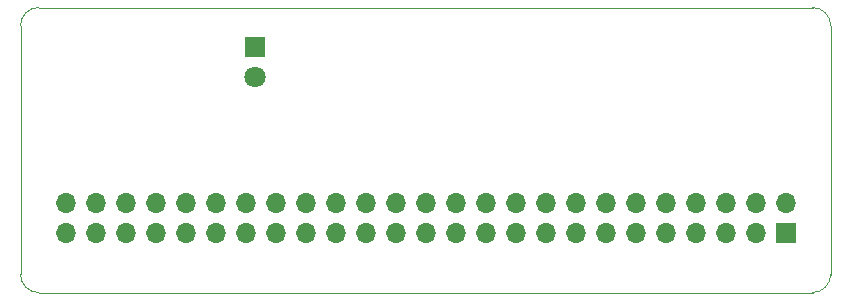
<source format=gbr>
%TF.GenerationSoftware,KiCad,Pcbnew,9.0.3-9.0.3-0~ubuntu22.04.1*%
%TF.CreationDate,2025-08-10T09:26:03-07:00*%
%TF.ProjectId,SCSI_terminator,53435349-5f74-4657-926d-696e61746f72,rev?*%
%TF.SameCoordinates,Original*%
%TF.FileFunction,Soldermask,Bot*%
%TF.FilePolarity,Negative*%
%FSLAX46Y46*%
G04 Gerber Fmt 4.6, Leading zero omitted, Abs format (unit mm)*
G04 Created by KiCad (PCBNEW 9.0.3-9.0.3-0~ubuntu22.04.1) date 2025-08-10 09:26:03*
%MOMM*%
%LPD*%
G01*
G04 APERTURE LIST*
%ADD10R,1.700000X1.700000*%
%ADD11O,1.700000X1.700000*%
%ADD12R,1.800000X1.800000*%
%ADD13C,1.800000*%
%TA.AperFunction,Profile*%
%ADD14C,0.050000*%
%TD*%
G04 APERTURE END LIST*
D10*
%TO.C,J1*%
X179324000Y-107442000D03*
D11*
X179324000Y-104902000D03*
X176784000Y-107442000D03*
X176784000Y-104902000D03*
X174244000Y-107442000D03*
X174244000Y-104902000D03*
X171704000Y-107442000D03*
X171704000Y-104902000D03*
X169164000Y-107442000D03*
X169164000Y-104902000D03*
X166624000Y-107442000D03*
X166624000Y-104902000D03*
X164084000Y-107442000D03*
X164084000Y-104902000D03*
X161544000Y-107442000D03*
X161544000Y-104902000D03*
X159004000Y-107442000D03*
X159004000Y-104902000D03*
X156464000Y-107442000D03*
X156464000Y-104902000D03*
X153924000Y-107442000D03*
X153924000Y-104902000D03*
X151384000Y-107442000D03*
X151384000Y-104902000D03*
X148844000Y-107442000D03*
X148844000Y-104902000D03*
X146304000Y-107442000D03*
X146304000Y-104902000D03*
X143764000Y-107442000D03*
X143764000Y-104902000D03*
X141224000Y-107442000D03*
X141224000Y-104902000D03*
X138684000Y-107442000D03*
X138684000Y-104902000D03*
X136144000Y-107442000D03*
X136144000Y-104902000D03*
X133604000Y-107442000D03*
X133604000Y-104902000D03*
X131064000Y-107442000D03*
X131064000Y-104902000D03*
X128524000Y-107442000D03*
X128524000Y-104902000D03*
X125984000Y-107442000D03*
X125984000Y-104902000D03*
X123444000Y-107442000D03*
X123444000Y-104902000D03*
X120904000Y-107442000D03*
X120904000Y-104902000D03*
X118364000Y-107442000D03*
X118364000Y-104902000D03*
%TD*%
D12*
%TO.C,D1*%
X134366000Y-91694000D03*
D13*
X134366000Y-94234000D03*
%TD*%
D14*
X114549296Y-89918700D02*
X114551226Y-110986711D01*
X181599771Y-112525756D02*
X116138760Y-112522000D01*
X183134000Y-89916000D02*
X183133789Y-111001756D01*
X116073296Y-88394667D02*
X181610000Y-88392000D01*
X114549296Y-89918667D02*
G75*
G02*
X116073296Y-88394667I1523999J1D01*
G01*
X116075226Y-112523326D02*
G75*
G02*
X114551226Y-110999326I-1J1523999D01*
G01*
X183133789Y-111001756D02*
G75*
G02*
X181609789Y-112525756I-1523999J-1D01*
G01*
X181610000Y-88392000D02*
G75*
G02*
X183134000Y-89916000I0J-1524000D01*
G01*
M02*

</source>
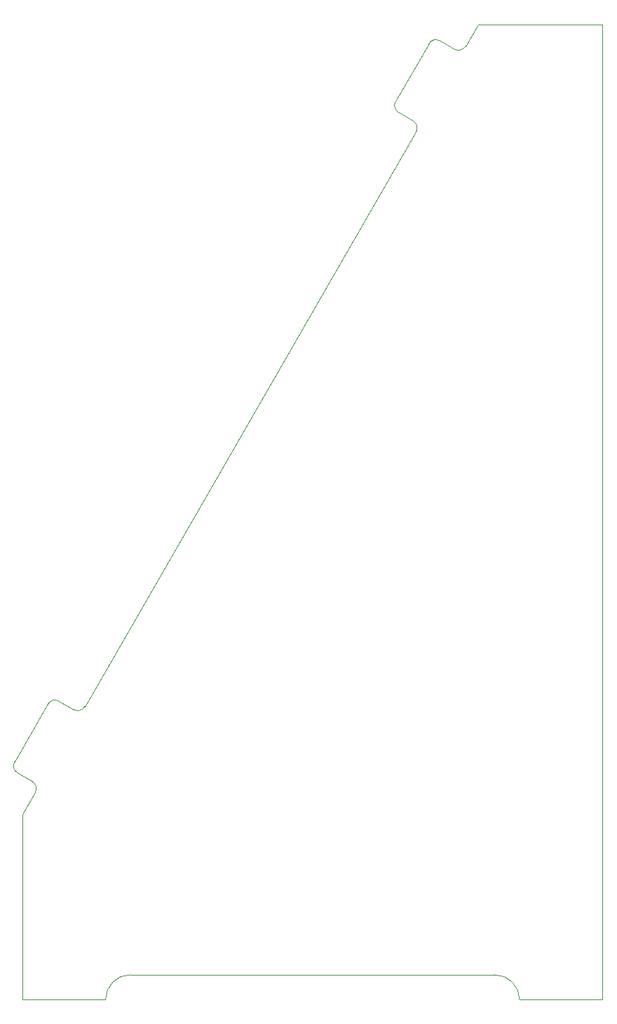
<source format=gm1>
G04*
G04 #@! TF.GenerationSoftware,Altium Limited,Altium Designer,25.5.2 (35)*
G04*
G04 Layer_Color=16711935*
%FSLAX44Y44*%
%MOMM*%
G71*
G04*
G04 #@! TF.SameCoordinates,589546F1-E627-42EA-9645-3D02E78E53F3*
G04*
G04*
G04 #@! TF.FilePolarity,Positive*
G04*
G01*
G75*
%ADD11C,0.0010*%
D11*
X660000D02*
G03*
X630000Y30000I-30000J0D01*
G01*
X190000D02*
G03*
X160000Y0I0J-30000D01*
G01*
X104019Y359944D02*
G03*
X90359Y356283I-5000J-8660D01*
G01*
X50359Y287001D02*
G03*
X54019Y273341I8660J-5000D01*
G01*
X75000Y249681D02*
G03*
X71340Y263341I-8660J5000D01*
G01*
X121340Y349944D02*
G03*
X135000Y353604I5000J8660D01*
G01*
X535000Y1046424D02*
G03*
X531340Y1060084I-8660J5000D01*
G01*
X510359Y1083745D02*
G03*
X514019Y1070084I8660J-5000D01*
G01*
X581340Y1146687D02*
G03*
X595000Y1150347I5000J8660D01*
G01*
X564019Y1156687D02*
G03*
X550359Y1153027I-5000J-8660D01*
G01*
X660000Y0D02*
X760000D01*
X190000Y30000D02*
X630000Y30000D01*
X60000Y0D02*
X160000D01*
X104019Y359944D02*
X121340Y349944D01*
X50359Y287001D02*
X90359Y356283D01*
X54019Y273341D02*
X71340Y263341D01*
X60000Y0D02*
Y223700D01*
X75000Y249681D01*
X760000Y0D02*
Y1176328D01*
X135000Y353604D02*
X535000Y1046424D01*
X514019Y1070084D02*
X531340Y1060084D01*
X510359Y1083745D02*
X550359Y1153027D01*
X564019Y1156687D02*
X581340Y1146687D01*
X595000Y1150347D02*
X610000Y1176328D01*
X760000D01*
M02*

</source>
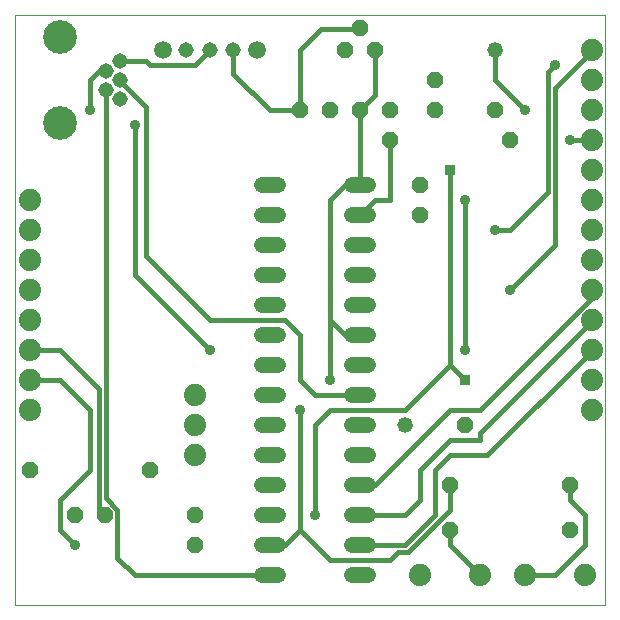
<source format=gtl>
G75*
%MOIN*%
%OFA0B0*%
%FSLAX25Y25*%
%IPPOS*%
%LPD*%
%AMOC8*
5,1,8,0,0,1.08239X$1,22.5*
%
%ADD10C,0.00000*%
%ADD11C,0.07400*%
%ADD12OC8,0.05200*%
%ADD13C,0.05200*%
%ADD14C,0.05150*%
%ADD15C,0.11220*%
%ADD16C,0.05200*%
%ADD17C,0.05937*%
%ADD18C,0.01600*%
%ADD19C,0.03562*%
%ADD20R,0.03562X0.03562*%
D10*
X0001800Y0001800D02*
X0001800Y0198650D01*
X0198650Y0198650D01*
X0198650Y0001800D01*
X0001800Y0001800D01*
D11*
X0061800Y0051800D03*
X0061800Y0061800D03*
X0061800Y0071800D03*
X0006800Y0066800D03*
X0006800Y0076800D03*
X0006800Y0086800D03*
X0006800Y0096800D03*
X0006800Y0106800D03*
X0006800Y0116800D03*
X0006800Y0126800D03*
X0006800Y0136800D03*
X0136800Y0011800D03*
X0156800Y0011800D03*
X0171800Y0011800D03*
X0191800Y0011800D03*
X0194300Y0066800D03*
X0194300Y0076800D03*
X0194300Y0086800D03*
X0194300Y0096800D03*
X0194300Y0106800D03*
X0194300Y0116800D03*
X0194300Y0126800D03*
X0194300Y0136800D03*
X0194300Y0146800D03*
X0194300Y0156800D03*
X0194300Y0166800D03*
X0194300Y0176800D03*
X0194300Y0186800D03*
D12*
X0166800Y0156800D03*
X0161800Y0166800D03*
X0141800Y0166800D03*
X0141800Y0176800D03*
X0126800Y0166800D03*
X0126800Y0156800D03*
X0116800Y0166800D03*
X0106800Y0166800D03*
X0096800Y0166800D03*
X0111800Y0186800D03*
X0116800Y0194300D03*
X0121800Y0186800D03*
X0136800Y0141800D03*
X0136800Y0131800D03*
X0151800Y0061800D03*
X0146800Y0041800D03*
X0146800Y0026800D03*
X0186800Y0026800D03*
X0186800Y0041800D03*
X0061800Y0031800D03*
X0061800Y0021800D03*
X0046800Y0046800D03*
X0031800Y0031800D03*
X0021800Y0031800D03*
X0006800Y0046800D03*
D13*
X0131800Y0061800D03*
X0161800Y0186800D03*
D14*
X0074674Y0186800D03*
X0066800Y0186800D03*
X0058926Y0186800D03*
X0036879Y0183099D03*
X0032154Y0179950D03*
X0036879Y0176800D03*
X0032154Y0173650D03*
X0036879Y0170501D03*
D15*
X0016800Y0162430D03*
X0016800Y0191170D03*
D16*
X0084200Y0141800D02*
X0089400Y0141800D01*
X0089400Y0131800D02*
X0084200Y0131800D01*
X0084200Y0121800D02*
X0089400Y0121800D01*
X0089400Y0111800D02*
X0084200Y0111800D01*
X0084200Y0101800D02*
X0089400Y0101800D01*
X0089400Y0091800D02*
X0084200Y0091800D01*
X0084200Y0081800D02*
X0089400Y0081800D01*
X0089400Y0071800D02*
X0084200Y0071800D01*
X0084200Y0061800D02*
X0089400Y0061800D01*
X0089400Y0051800D02*
X0084200Y0051800D01*
X0084200Y0041800D02*
X0089400Y0041800D01*
X0089400Y0031800D02*
X0084200Y0031800D01*
X0084200Y0021800D02*
X0089400Y0021800D01*
X0089400Y0011800D02*
X0084200Y0011800D01*
X0114200Y0011800D02*
X0119400Y0011800D01*
X0119400Y0021800D02*
X0114200Y0021800D01*
X0114200Y0031800D02*
X0119400Y0031800D01*
X0119400Y0041800D02*
X0114200Y0041800D01*
X0114200Y0051800D02*
X0119400Y0051800D01*
X0119400Y0061800D02*
X0114200Y0061800D01*
X0114200Y0071800D02*
X0119400Y0071800D01*
X0119400Y0081800D02*
X0114200Y0081800D01*
X0114200Y0091800D02*
X0119400Y0091800D01*
X0119400Y0101800D02*
X0114200Y0101800D01*
X0114200Y0111800D02*
X0119400Y0111800D01*
X0119400Y0121800D02*
X0114200Y0121800D01*
X0114200Y0131800D02*
X0119400Y0131800D01*
X0119400Y0141800D02*
X0114200Y0141800D01*
D17*
X0082548Y0186800D03*
X0051052Y0186800D03*
D18*
X0046800Y0181800D02*
X0061800Y0181800D01*
X0066800Y0186800D01*
X0074674Y0186800D02*
X0074674Y0178926D01*
X0086800Y0166800D01*
X0096800Y0166800D01*
X0096800Y0186800D01*
X0103850Y0193850D01*
X0116800Y0193850D01*
X0121800Y0186800D02*
X0121800Y0171800D01*
X0116800Y0166800D01*
X0116800Y0141800D01*
X0111800Y0141800D01*
X0106800Y0136800D01*
X0106800Y0096800D01*
X0106800Y0076800D01*
X0101800Y0071800D02*
X0116800Y0071800D01*
X0106800Y0066800D02*
X0131800Y0066800D01*
X0146800Y0081800D01*
X0151800Y0076800D01*
X0146800Y0081800D02*
X0146800Y0146800D01*
X0151800Y0136800D02*
X0151800Y0086800D01*
X0146800Y0066800D02*
X0121800Y0041800D01*
X0116800Y0041800D01*
X0116800Y0031800D02*
X0131800Y0031800D01*
X0136800Y0036800D01*
X0136800Y0046800D01*
X0146800Y0056800D01*
X0156800Y0056800D01*
X0156800Y0059300D01*
X0193850Y0096350D01*
X0194300Y0104300D02*
X0156800Y0066800D01*
X0146800Y0066800D01*
X0146800Y0051800D02*
X0159300Y0051800D01*
X0193850Y0086350D01*
X0194300Y0104300D02*
X0194300Y0106800D01*
X0181800Y0121800D02*
X0181800Y0174300D01*
X0193850Y0186350D01*
X0181800Y0181800D02*
X0179400Y0179400D01*
X0179400Y0139400D01*
X0166800Y0126800D01*
X0161800Y0126800D01*
X0166800Y0106800D02*
X0181800Y0121800D01*
X0186800Y0156800D02*
X0193850Y0156800D01*
X0171800Y0166800D02*
X0161800Y0176800D01*
X0161800Y0186800D01*
X0126800Y0156800D02*
X0126800Y0136800D01*
X0121800Y0136800D01*
X0116800Y0131800D01*
X0106800Y0096800D02*
X0111800Y0091800D01*
X0116800Y0091800D01*
X0096800Y0091800D02*
X0096800Y0076800D01*
X0101800Y0071800D01*
X0096800Y0066800D02*
X0096800Y0026800D01*
X0106800Y0016800D01*
X0126800Y0016800D01*
X0129400Y0019400D01*
X0132794Y0019400D01*
X0146800Y0033406D01*
X0146800Y0041800D01*
X0141800Y0046800D02*
X0146800Y0051800D01*
X0141800Y0046800D02*
X0141800Y0031800D01*
X0131800Y0021800D01*
X0116800Y0021800D01*
X0101800Y0031800D02*
X0101800Y0061800D01*
X0106800Y0066800D01*
X0096800Y0091800D02*
X0091800Y0096800D01*
X0066800Y0096800D01*
X0045381Y0118219D01*
X0045381Y0167903D01*
X0036879Y0176405D01*
X0036879Y0176800D01*
X0032154Y0173650D02*
X0032154Y0037385D01*
X0036000Y0033540D01*
X0036000Y0017600D01*
X0041800Y0011800D01*
X0086800Y0011800D01*
X0086800Y0021800D02*
X0091800Y0021800D01*
X0096800Y0026800D01*
X0146800Y0026800D02*
X0146800Y0021800D01*
X0156800Y0011800D01*
X0171800Y0011800D02*
X0181800Y0011800D01*
X0191800Y0021800D01*
X0191800Y0031800D01*
X0186800Y0036800D01*
X0186800Y0041800D01*
X0066800Y0086800D02*
X0041800Y0111800D01*
X0041800Y0161800D01*
X0026800Y0166800D02*
X0026800Y0176800D01*
X0029950Y0179950D01*
X0032154Y0179950D01*
X0036879Y0183099D02*
X0045501Y0183099D01*
X0046800Y0181800D01*
X0016800Y0086800D02*
X0006800Y0086800D01*
X0006800Y0076800D02*
X0016800Y0076800D01*
X0026800Y0066800D01*
X0026800Y0046800D01*
X0016800Y0036800D01*
X0016800Y0026800D01*
X0021800Y0021800D01*
X0031800Y0031800D02*
X0029754Y0033846D01*
X0029754Y0073846D01*
X0016800Y0086800D01*
D19*
X0066800Y0086800D03*
X0096800Y0066800D03*
X0106800Y0076800D03*
X0151800Y0086800D03*
X0166800Y0106800D03*
X0161800Y0126800D03*
X0151800Y0136800D03*
X0171800Y0166800D03*
X0186800Y0156800D03*
X0181800Y0181800D03*
X0041800Y0161800D03*
X0026800Y0166800D03*
X0101800Y0031800D03*
X0021800Y0021800D03*
D20*
X0146800Y0146800D03*
X0151800Y0076800D03*
M02*

</source>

# How to complete this task:
Each line in the entries above that includes the string "format" should be extracted.

# Result:
<source format=gbr>
G04 Gerber Fmt 4.6, Leading zero omitted, Abs format (unit mm)*
<source format=gm1>
<source format=gtl>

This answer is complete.